Gli squarci aperti sulle reciproche situazioni personali, l’incontro con la dimensione più intima della storia dell’altro non rimangono semplici parentesi ma toccano davvero. Beatrice, la dominante, la donna di mondo, sfrutta le proprie conoscenze e risorse economiche per fare qualcosa di concreto per aiutare l’amica. Le permette di esaudire un desiderio rimasto inascoltato da tutta la macchina giudiziaria di cui Donatella è prigioniera: poter vedere il figlio anche solo per una volta, il figlio portatole via dopo un tentativo di suicidio (o più precisamente “tecnicamente” omicidio-suicidio).
Ecco lo sguardo dell’Altro, l’amore che cura, la gratuità del riconoscimento: Beatrice vede l’altra, la vede davvero, al di là del suo sembiante poco rassicurante, dei tatuaggi e dei modi ruvidi.

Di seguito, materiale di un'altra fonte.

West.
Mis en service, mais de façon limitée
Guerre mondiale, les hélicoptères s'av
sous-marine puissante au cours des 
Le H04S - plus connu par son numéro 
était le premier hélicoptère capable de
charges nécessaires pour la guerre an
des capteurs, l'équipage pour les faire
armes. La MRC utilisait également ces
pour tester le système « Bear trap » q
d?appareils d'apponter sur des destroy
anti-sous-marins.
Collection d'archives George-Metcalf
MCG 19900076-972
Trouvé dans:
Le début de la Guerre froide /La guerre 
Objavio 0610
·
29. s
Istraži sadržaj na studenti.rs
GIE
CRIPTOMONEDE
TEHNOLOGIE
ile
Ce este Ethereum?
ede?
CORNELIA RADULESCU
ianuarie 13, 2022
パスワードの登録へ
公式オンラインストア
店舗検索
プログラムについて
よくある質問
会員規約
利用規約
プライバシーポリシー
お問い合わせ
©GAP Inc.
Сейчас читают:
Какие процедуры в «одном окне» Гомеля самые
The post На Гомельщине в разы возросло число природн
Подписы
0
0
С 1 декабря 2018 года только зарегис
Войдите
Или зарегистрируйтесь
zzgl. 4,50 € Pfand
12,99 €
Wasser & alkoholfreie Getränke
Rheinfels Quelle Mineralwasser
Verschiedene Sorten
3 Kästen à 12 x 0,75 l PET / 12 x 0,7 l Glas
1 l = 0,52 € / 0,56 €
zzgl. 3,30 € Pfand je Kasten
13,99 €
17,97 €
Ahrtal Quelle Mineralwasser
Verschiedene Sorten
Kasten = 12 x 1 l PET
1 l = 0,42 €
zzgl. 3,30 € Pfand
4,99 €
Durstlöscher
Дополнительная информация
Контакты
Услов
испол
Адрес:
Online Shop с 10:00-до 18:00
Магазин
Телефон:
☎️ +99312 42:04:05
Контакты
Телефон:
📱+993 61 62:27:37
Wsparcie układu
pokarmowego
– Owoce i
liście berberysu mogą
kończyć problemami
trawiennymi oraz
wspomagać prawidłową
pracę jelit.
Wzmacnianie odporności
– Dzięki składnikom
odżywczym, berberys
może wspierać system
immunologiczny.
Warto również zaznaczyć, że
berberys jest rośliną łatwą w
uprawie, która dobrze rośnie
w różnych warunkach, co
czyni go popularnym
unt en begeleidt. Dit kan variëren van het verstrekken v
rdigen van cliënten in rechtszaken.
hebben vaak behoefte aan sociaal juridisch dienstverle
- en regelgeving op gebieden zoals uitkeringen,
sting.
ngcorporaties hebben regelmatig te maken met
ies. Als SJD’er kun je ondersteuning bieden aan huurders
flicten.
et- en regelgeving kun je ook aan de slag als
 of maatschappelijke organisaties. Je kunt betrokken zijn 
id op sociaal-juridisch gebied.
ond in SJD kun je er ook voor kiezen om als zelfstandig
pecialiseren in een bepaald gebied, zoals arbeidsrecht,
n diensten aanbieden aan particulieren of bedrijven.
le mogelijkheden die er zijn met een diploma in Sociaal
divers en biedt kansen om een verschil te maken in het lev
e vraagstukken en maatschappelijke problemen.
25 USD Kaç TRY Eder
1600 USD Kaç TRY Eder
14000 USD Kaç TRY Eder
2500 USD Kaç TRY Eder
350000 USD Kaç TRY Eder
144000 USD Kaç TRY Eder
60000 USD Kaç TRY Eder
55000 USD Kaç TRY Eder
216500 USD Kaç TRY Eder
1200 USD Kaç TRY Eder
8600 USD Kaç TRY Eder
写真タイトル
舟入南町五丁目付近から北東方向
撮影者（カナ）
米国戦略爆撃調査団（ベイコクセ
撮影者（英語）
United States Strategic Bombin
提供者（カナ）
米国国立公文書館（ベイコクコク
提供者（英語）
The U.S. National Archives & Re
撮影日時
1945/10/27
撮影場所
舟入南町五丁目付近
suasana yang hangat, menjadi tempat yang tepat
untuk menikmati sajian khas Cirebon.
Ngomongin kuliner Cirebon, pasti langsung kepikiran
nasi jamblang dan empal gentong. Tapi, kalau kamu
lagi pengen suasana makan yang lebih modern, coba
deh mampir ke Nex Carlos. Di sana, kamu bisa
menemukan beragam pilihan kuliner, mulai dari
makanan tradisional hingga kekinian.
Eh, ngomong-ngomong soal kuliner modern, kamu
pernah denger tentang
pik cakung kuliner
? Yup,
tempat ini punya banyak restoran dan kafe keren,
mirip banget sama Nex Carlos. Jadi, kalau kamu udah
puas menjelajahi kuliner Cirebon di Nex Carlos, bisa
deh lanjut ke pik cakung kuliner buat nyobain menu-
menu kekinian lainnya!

E per la prima volta, nella sua vita costellata di abbandoni e indifferenza, Donatella riceve un dono che si rivelerà decisivo per spingerla a risollevarsi.
Ma la bellezza del rapporto che si crea sta nella reciprocità: anche la timida Donatella vede la ferita della teatrale Beatrice. Conosce la madre dell’amica, ne ascolta in silenzio le invettive, la freddezza, la mancanza di pietà..
La magia del linguaggio cinematografico qui si manifesta potentemente: ci fa intuire, senza che vengano verbalizzati, i pensieri di Donatella. Anche sua madre era apparsa sulla scena, e si era espressa nei sui confronti in un modo molto simile. Nella completa assenza e lassismo dei padri, entrambe le madri svalutano senza mezzi termini le figlie, condannano i loro disagi senza tentare di decifrarne il senso e di domandarsi quali siano le loro responsabilità di madri in tutto ciò. Le trattano come esseri deficitari, come pesi, forse scontente di non aver più qualcuno su cui riversare le loro frustrazioni.
Così quella che si profila come una “bravata”, una fuga verso una libertà senza vincoli e senza un domani, si trasforma in un vero e proprio incontro esistenziale, capace di cambiare due destini. Non si sa quanto e come le due donne recupereranno, il finale lascia però presagire un nuovo inizio, la possibilità di ripartire pur nella devastazione. Nel deserto appare l’oasi della speranza.